[Begin]

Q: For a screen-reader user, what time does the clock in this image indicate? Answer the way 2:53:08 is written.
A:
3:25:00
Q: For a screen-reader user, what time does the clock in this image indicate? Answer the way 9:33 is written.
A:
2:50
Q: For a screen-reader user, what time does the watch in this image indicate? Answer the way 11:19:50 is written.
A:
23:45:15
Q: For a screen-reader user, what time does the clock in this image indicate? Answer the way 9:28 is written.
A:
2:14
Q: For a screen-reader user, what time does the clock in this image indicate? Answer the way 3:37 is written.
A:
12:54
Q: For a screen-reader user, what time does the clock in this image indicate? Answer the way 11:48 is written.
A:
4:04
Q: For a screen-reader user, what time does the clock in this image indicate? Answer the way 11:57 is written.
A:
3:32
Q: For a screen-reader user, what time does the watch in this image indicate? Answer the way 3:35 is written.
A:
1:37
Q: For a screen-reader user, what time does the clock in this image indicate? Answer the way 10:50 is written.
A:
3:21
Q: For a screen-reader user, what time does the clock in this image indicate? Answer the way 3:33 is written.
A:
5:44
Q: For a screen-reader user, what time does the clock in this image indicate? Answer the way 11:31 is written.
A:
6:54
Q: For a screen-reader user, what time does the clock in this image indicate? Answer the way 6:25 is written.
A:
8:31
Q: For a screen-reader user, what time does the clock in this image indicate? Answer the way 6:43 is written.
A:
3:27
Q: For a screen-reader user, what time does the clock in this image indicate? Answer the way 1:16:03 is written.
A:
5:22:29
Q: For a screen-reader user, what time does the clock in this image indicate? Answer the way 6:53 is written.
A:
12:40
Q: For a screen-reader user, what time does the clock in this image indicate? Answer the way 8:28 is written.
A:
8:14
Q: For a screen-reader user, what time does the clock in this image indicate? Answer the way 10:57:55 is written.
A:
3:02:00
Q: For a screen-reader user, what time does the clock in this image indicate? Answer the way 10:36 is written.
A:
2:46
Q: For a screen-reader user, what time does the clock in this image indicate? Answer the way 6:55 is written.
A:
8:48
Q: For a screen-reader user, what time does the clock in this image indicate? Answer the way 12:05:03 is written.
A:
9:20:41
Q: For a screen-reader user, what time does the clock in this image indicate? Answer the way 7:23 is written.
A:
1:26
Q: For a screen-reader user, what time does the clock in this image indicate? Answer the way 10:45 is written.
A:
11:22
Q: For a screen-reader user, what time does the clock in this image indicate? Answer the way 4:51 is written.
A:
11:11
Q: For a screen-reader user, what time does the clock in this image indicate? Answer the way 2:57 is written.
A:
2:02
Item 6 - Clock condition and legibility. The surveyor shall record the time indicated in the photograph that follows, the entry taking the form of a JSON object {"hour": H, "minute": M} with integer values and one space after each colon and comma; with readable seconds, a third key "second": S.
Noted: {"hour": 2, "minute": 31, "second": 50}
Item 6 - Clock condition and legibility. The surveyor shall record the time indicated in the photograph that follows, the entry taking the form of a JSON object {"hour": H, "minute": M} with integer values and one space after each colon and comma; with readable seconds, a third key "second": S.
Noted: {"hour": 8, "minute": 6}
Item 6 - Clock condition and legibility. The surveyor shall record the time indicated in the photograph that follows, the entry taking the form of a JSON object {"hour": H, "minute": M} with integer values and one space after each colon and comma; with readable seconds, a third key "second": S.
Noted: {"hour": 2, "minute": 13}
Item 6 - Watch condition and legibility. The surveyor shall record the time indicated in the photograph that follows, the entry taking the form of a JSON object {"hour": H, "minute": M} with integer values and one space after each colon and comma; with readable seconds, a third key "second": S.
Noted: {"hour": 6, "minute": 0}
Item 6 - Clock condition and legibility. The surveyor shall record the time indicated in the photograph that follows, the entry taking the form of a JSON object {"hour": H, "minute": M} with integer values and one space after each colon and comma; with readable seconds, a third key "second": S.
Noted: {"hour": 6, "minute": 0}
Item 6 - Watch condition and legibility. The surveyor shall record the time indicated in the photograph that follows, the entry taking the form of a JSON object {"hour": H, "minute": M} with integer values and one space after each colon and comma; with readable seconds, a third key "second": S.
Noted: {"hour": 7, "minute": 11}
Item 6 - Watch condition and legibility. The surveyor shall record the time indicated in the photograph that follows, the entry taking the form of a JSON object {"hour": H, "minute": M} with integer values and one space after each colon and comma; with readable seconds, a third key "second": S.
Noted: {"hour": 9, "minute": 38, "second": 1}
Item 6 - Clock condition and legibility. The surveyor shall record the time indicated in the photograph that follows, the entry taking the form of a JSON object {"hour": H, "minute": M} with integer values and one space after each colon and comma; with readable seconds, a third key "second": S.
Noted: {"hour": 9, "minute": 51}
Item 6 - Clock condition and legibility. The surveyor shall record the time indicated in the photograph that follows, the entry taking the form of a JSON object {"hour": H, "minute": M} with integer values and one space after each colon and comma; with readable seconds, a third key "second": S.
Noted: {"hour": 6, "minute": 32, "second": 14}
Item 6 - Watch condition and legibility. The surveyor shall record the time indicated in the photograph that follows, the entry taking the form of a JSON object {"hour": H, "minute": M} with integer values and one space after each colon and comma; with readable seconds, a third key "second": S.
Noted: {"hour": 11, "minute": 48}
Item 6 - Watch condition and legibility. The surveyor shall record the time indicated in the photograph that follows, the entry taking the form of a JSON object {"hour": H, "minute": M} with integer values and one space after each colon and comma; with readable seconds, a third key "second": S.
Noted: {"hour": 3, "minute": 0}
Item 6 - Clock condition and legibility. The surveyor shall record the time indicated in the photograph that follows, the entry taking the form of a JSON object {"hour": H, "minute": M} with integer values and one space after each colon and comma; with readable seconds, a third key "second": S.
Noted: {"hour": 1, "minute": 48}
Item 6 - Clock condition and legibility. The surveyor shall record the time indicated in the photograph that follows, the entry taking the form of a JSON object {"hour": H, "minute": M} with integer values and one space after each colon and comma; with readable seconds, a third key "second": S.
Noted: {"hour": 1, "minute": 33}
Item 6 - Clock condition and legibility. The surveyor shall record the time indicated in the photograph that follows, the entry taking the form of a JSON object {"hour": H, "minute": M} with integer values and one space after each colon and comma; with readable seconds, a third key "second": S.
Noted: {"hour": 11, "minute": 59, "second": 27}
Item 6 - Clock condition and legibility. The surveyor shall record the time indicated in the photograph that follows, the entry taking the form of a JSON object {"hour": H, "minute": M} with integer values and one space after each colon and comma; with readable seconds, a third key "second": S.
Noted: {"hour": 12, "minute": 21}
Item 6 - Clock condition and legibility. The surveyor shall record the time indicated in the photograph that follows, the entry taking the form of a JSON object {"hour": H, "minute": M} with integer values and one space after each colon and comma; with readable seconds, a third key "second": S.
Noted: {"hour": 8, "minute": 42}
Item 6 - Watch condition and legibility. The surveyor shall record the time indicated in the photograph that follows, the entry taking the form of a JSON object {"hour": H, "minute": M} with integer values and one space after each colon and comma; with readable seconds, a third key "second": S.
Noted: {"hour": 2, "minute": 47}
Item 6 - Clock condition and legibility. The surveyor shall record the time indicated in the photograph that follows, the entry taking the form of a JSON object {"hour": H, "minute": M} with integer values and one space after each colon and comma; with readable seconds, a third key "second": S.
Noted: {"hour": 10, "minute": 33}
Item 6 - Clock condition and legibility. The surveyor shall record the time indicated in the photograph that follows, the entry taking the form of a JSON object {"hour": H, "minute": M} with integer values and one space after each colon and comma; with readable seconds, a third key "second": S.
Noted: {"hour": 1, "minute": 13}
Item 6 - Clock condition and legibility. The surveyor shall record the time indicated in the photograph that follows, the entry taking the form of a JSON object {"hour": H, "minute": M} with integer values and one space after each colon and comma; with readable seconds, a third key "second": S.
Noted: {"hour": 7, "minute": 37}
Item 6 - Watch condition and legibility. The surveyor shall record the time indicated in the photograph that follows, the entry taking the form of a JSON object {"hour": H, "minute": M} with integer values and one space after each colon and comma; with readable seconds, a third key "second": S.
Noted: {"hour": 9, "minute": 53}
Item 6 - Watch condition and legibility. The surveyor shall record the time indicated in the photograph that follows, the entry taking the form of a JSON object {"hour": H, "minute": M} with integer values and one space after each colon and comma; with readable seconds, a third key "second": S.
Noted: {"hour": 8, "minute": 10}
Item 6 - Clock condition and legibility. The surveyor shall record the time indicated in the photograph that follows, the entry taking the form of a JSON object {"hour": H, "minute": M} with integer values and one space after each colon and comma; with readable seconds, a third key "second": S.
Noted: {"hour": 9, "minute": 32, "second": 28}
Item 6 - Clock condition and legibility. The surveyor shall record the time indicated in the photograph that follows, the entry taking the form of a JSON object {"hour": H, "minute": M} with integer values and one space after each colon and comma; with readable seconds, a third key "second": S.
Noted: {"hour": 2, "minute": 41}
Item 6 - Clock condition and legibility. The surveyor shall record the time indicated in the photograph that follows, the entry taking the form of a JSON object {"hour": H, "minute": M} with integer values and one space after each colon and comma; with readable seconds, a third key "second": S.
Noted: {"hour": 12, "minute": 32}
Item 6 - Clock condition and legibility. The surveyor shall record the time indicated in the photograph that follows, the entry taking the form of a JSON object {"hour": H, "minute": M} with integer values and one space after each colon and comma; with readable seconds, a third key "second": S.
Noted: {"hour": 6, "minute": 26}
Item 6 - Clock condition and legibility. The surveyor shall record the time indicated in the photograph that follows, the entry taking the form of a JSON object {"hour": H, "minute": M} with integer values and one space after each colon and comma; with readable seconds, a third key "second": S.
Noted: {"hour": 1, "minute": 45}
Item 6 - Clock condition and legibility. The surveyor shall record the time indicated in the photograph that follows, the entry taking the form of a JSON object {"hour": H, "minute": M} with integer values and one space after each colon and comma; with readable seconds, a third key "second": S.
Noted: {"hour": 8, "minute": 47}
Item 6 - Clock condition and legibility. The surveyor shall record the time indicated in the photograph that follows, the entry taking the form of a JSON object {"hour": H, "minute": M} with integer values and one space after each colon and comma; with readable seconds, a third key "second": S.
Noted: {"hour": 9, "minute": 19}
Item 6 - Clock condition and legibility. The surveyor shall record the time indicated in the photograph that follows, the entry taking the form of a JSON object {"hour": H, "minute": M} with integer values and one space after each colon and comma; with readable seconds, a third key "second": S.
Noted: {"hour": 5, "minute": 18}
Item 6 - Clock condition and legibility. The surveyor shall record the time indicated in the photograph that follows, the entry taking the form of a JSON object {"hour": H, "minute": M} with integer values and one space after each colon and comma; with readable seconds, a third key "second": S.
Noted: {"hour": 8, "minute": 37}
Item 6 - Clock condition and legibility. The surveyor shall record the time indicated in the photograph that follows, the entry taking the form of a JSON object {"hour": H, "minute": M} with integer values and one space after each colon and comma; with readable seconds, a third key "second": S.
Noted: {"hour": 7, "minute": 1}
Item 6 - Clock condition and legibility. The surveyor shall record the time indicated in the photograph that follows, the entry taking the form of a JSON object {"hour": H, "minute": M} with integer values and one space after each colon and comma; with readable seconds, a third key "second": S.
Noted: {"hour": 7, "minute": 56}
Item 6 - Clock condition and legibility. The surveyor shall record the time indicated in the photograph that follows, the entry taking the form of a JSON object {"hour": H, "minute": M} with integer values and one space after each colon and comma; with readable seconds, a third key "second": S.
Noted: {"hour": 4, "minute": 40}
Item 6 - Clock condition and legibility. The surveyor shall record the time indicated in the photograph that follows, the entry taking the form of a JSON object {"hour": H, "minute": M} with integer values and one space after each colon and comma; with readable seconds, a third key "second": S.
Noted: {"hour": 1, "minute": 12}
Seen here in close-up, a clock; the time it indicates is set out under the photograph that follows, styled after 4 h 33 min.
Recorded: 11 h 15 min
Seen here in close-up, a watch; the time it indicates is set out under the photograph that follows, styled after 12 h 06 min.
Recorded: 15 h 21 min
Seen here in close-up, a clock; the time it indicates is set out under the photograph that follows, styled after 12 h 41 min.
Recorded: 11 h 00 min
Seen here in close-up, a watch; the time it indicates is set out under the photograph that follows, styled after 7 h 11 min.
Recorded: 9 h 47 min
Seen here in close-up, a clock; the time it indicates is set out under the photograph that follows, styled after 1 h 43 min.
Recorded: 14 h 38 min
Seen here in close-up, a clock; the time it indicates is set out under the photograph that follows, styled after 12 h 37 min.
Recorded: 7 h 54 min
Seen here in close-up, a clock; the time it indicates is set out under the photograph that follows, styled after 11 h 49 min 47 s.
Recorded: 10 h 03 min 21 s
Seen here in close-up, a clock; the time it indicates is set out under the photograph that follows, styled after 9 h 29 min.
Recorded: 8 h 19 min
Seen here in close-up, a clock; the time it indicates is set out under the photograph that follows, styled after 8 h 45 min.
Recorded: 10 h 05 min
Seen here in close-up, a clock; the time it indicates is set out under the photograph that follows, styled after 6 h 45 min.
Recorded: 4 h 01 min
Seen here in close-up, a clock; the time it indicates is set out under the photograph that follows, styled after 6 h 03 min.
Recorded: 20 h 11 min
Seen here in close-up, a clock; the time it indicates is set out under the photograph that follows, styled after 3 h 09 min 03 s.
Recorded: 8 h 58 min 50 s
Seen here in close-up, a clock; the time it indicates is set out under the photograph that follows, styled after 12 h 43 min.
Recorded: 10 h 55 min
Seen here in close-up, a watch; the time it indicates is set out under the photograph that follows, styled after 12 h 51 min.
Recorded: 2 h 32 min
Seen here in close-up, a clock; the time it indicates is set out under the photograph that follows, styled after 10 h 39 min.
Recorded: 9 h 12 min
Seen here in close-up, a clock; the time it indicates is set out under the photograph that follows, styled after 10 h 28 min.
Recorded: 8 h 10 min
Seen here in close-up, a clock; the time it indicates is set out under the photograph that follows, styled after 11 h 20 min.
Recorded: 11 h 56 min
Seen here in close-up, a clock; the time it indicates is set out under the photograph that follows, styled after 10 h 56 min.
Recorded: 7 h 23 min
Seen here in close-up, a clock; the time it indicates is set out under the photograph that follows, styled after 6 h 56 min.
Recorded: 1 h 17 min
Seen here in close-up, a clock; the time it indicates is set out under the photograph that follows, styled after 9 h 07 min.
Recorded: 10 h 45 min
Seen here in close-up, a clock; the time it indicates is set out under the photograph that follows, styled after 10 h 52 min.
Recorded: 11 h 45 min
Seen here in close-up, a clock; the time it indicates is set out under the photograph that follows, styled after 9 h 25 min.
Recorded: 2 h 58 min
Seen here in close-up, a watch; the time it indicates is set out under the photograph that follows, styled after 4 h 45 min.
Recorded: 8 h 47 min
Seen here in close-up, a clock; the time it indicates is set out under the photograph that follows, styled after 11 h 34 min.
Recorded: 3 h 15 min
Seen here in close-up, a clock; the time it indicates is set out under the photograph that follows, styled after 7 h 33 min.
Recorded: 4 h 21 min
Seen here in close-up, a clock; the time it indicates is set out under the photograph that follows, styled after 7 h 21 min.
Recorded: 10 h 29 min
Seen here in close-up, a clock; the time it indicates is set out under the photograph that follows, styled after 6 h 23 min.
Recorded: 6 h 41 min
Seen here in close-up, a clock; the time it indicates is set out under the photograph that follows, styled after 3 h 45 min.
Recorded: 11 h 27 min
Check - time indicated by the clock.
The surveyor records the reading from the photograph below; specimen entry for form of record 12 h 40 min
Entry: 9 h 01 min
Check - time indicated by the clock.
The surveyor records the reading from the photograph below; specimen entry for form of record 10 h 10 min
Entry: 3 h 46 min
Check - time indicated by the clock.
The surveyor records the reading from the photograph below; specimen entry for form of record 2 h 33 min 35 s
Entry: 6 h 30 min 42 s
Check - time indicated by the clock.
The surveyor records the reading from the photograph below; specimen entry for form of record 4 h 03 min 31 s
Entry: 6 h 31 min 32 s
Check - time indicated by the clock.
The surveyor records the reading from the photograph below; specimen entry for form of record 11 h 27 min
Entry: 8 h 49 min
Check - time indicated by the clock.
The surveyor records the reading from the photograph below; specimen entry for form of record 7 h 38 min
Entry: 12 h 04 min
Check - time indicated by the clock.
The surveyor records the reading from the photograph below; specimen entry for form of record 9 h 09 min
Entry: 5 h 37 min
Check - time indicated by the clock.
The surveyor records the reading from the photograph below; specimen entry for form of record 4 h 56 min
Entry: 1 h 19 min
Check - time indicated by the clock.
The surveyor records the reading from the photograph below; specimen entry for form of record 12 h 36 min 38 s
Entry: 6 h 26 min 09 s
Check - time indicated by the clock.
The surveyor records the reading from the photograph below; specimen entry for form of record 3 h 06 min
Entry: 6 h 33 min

[End]

### The task
Set down, word for word, the lines of the material above from the one holding "11 h 20 min." through the one holding "Recorded: 7 h 23 min", both included.

### Final result
Seen here in close-up, a clock; the time it indicates is set out under the photograph that follows, styled after 11 h 20 min.
Recorded: 11 h 56 min
Seen here in close-up, a clock; the time it indicates is set out under the photograph that follows, styled after 10 h 56 min.
Recorded: 7 h 23 min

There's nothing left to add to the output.